空は青い。ちょっと嘘吐いた。薄曇りなので、正確にはちょっと灰色っぽい。たまに青空が覗くくらいだが、雨は降らないって予報で言ってた。本当かなぁ。隣の空気はピリピリしてんだけどな。
「ていうことがあってさぁ…」
「………」
いくら俺がエアーあごひげを撫でつけようが、じいいっと遠慮なく見つめようが、あづみはピクリともしなかった。返事もなし。ただ顔が段々とその心の内を表していくのが分かった。どうやらお怒りのようだ。何で怒ってんのかな。
「あのー、あづみさーん」
「………」
「聞こえますか、現場のあづみさぁん」
「………で」
「え、なんて?」
「それで、何て返事したの」
おぉ…オーラが黒い、気がする。眉間にこれでもかと皺を寄せたマイベストフレンドはその皺をそのままに、ようやっと視線を俺に向けた。俺に対して怒ってる訳じゃないっぽいけど、やっぱ怖い。ズゴゴゴゴ…ていう効果音が見える気がする。
「断ったよ。意味分からんもん」
「………は、そっか」
あ、ちょっと和らいだ。はっと息をついたあづみはパチパチと瞬きをすると、眉間の皺をちょっと少なくすることに成功したらしい。良かったね。それにしても、初めてあんな怒ったっぽい顔見たなぁ。糖分不足かな。

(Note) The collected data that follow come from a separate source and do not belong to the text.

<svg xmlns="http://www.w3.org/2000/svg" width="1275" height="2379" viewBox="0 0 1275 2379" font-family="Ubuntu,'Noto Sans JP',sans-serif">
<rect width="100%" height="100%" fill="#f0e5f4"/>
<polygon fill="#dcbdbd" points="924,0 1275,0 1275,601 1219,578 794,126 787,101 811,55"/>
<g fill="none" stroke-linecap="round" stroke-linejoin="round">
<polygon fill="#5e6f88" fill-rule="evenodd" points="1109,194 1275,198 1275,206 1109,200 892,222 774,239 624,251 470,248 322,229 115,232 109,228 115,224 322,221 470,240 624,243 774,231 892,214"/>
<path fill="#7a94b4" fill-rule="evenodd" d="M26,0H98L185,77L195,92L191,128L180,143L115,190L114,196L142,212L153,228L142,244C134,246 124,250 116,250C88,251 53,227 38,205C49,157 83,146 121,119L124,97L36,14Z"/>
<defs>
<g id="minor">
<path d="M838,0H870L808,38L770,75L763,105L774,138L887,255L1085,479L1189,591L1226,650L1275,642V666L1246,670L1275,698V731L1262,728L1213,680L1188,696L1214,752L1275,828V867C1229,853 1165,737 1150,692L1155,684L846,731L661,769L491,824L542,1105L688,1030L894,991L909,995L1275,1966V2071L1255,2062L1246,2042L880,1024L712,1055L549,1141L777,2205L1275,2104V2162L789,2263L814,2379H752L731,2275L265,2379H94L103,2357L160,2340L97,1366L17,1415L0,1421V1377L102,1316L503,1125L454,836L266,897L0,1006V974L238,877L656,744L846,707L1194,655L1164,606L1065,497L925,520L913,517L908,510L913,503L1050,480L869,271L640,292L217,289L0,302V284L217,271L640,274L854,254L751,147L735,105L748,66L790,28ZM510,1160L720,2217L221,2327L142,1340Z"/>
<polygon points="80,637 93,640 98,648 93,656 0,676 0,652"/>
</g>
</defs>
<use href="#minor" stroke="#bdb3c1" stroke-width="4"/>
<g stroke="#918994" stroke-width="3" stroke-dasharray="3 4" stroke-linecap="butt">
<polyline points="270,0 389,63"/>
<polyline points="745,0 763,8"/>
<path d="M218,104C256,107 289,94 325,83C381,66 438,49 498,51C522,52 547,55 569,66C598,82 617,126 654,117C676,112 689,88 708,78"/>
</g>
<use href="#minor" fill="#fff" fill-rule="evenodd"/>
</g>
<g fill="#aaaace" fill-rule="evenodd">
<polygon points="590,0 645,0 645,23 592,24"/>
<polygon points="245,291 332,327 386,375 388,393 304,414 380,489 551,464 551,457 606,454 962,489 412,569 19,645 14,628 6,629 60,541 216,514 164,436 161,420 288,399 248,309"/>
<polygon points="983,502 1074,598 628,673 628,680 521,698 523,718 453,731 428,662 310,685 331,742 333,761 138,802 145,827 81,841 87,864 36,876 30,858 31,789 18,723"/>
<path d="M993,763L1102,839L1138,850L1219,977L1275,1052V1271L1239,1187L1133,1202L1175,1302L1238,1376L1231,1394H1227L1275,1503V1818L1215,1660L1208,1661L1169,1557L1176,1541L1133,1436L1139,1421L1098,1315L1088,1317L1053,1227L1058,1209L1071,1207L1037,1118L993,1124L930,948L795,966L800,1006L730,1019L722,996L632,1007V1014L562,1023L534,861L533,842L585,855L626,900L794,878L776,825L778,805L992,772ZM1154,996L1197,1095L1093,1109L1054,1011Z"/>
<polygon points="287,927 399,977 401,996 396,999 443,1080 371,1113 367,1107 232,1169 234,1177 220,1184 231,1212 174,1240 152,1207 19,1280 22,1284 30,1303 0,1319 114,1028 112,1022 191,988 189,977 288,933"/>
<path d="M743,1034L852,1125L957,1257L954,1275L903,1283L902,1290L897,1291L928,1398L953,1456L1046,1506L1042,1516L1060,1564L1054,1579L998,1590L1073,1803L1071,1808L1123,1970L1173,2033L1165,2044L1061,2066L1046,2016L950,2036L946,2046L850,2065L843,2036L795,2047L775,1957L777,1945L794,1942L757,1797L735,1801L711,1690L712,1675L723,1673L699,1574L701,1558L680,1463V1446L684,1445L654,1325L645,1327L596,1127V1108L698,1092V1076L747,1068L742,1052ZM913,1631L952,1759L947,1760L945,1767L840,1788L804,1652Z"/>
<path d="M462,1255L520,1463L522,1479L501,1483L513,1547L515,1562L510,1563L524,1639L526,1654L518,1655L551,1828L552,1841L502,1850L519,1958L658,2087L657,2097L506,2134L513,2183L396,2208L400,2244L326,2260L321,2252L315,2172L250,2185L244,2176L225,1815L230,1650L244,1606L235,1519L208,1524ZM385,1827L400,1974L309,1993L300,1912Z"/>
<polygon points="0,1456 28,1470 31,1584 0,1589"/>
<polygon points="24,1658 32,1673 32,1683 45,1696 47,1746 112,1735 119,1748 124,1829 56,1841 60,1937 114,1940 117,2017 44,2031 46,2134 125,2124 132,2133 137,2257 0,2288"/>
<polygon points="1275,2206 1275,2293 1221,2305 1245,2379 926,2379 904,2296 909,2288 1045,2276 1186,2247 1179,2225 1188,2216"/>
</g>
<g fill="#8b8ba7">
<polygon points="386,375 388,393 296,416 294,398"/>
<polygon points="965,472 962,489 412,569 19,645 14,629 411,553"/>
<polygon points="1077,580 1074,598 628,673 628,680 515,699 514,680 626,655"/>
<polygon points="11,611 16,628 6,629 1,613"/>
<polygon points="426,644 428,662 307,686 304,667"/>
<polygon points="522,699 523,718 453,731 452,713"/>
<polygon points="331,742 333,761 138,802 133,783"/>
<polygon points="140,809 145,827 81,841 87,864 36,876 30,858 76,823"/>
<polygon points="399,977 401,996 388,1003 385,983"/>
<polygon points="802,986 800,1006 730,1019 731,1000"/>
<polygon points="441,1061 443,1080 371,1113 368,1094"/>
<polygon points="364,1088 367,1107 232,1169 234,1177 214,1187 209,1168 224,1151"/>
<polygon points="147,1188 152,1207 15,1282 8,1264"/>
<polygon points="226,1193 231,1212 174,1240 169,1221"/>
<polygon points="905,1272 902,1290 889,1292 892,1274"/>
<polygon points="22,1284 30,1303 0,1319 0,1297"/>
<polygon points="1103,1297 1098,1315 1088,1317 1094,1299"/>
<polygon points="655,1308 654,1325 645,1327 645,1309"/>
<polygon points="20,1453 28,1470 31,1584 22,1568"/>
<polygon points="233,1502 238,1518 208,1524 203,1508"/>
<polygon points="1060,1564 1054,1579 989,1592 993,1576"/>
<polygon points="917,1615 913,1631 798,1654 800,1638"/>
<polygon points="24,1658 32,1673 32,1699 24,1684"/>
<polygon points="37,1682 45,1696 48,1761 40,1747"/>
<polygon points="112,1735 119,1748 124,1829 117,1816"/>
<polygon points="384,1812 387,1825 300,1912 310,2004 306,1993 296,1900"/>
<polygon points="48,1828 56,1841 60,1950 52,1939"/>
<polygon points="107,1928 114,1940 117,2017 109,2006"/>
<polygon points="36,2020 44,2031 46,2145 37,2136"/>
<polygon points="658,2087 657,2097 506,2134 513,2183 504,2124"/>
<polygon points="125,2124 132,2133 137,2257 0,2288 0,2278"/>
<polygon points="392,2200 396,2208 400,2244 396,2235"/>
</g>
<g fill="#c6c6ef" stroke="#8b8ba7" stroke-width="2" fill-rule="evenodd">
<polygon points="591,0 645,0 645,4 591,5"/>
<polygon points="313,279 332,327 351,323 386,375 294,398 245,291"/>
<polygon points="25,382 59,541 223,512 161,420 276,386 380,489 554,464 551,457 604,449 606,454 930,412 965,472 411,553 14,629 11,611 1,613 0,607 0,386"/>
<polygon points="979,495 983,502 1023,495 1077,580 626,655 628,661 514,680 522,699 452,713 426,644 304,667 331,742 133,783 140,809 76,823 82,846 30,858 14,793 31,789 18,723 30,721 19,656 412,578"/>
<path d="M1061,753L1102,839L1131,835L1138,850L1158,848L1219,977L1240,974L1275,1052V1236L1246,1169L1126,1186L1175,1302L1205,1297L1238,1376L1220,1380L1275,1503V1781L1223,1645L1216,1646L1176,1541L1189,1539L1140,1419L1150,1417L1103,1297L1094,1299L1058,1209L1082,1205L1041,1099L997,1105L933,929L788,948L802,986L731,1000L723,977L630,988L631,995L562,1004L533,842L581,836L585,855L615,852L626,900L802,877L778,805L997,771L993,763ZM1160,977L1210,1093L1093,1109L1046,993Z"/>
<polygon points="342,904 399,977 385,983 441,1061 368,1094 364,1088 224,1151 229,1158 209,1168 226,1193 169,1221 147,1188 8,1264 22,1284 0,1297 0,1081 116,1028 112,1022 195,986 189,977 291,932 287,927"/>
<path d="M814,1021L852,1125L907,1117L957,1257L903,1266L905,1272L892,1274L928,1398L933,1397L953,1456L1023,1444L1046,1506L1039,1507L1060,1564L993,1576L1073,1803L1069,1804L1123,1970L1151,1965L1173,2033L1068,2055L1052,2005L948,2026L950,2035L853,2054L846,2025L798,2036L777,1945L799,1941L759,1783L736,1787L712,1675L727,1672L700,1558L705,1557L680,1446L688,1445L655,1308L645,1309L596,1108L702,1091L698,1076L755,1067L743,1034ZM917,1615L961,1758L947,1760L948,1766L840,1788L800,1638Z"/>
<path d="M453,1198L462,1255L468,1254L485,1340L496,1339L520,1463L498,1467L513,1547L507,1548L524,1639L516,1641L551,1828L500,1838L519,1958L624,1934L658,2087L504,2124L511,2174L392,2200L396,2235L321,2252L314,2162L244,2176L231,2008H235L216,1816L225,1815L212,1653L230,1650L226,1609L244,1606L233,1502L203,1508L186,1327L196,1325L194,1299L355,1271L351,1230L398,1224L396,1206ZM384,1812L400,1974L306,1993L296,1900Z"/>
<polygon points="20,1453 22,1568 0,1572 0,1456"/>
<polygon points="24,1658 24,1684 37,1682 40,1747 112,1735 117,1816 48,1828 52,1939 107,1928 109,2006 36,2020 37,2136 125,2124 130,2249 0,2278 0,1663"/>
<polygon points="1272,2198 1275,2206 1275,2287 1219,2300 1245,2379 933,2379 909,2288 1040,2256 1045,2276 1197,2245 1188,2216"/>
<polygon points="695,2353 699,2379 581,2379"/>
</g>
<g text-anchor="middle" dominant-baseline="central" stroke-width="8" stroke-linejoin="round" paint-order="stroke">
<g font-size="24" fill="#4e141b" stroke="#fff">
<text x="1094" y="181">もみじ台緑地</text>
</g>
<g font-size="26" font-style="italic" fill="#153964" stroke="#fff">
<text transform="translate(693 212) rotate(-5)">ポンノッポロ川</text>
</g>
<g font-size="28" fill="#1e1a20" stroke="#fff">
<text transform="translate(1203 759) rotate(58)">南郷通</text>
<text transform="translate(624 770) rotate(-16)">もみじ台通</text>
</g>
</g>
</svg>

「お昼ご飯も放課後帰るのも、別に俺と一緒じゃなくてもいいのにな。俺と話してて特に楽しそうって訳でもないし、そんな相手とデートとかマジで意味分からん」
本当に、あの転校生くんは俺と話したいから話してるようには見えない。時間が経てば経つほど、回数が増えれば増えるほどこの人は俺自身に興味がある訳ではないんだろうなってのが分かるようになってきた。もしそうでなくて、本当にただ純粋に俺という人間に興味を持って、一緒に居るのが楽しいからもっと一緒にいたい、とか言われてたら俺だってこんな態度にはならないだろう。でも違うっぽいって俺の勘が言うから、あと隣のマイベストフレンドも嫌そうだから断ってきた訳なんだが。それにしてもデートて。言い方も意味分からん。
「みやとは、それでいいの?」
「デートしたくないのかって?したそうに見えるかこれが」
「いや、全然。でも…」
「でも、なに」
「………見る目だけは、あるのかもなぁ」
「はぁ?」
ふと緩んだ口元から発せられた言葉は誰に対してなのか分からなかったけど、ちょっと馬鹿にされてる気がした。
いつの間にか黒いオーラはどっか行ってる。空も青く晴れて…はないけど、隣の空気が晴れてきたからまぁいっか。
「あ、でも」
「なんすか、みやとさん」
「デートも断ったら、何でか明日だけ一緒に帰ることに…なって…」
「へぇーえ?」
あ、また闇の支配者オーラが…。
そう、お昼もダメ、放課後もダメでデートもダメ。ダメダメ尽くしでそんなに断る権利が俺にあるのかとクラス中の視線に負け…た訳ではないけど。転校生くんが、ぽつりと零した一言が俺には決定打だった。
「じゃあ、いつも一緒にいる彼の方誘ってみよっかな」って。完全にあづみのことだと悟った俺はびっくりしたけど、どこかで納得もした。今まで俺に付き纏ってたのは俺に興味があったからじゃない。あづみに近づくためだったんじゃないかと。そんなことをあづみに知らせたくはなかった俺は、闇の支配者になりそうなあづみをどうどうと宥めた。
「明日だけだから、な」
「おれは置いてくつもり?」
「ううん、二人でって言われたし…。それに、別に俺らだって毎日約束してる訳じゃないじゃん」
「は?」
「え、こわ…」
「みやと、押しに弱いにも限度が…」
「明日だけ!だから、そんな怒んなって…」
ん?あれ?
いやそもそも、何であづみがこんなに怒ってるんだ?
転校生くんの話題になる度どこか不機嫌そうになることはあったけど、あづみとはクラス違うし。転校生くんと直接やり取りしてんのも見たことないし。あづみは転校生くんのこと嫌いっぽく見えるけど、転校生くんの方は多分あづみに近づきたいみたいだし…。んんん、こんがらがってきた。でもとにかく、あづみがこんなに嫌がるなら尚更、俺が何とかして転校生くんからあづみを守るしかないっぽい。転校生くんが悪い人か分からんし、真意も分からんけどね!!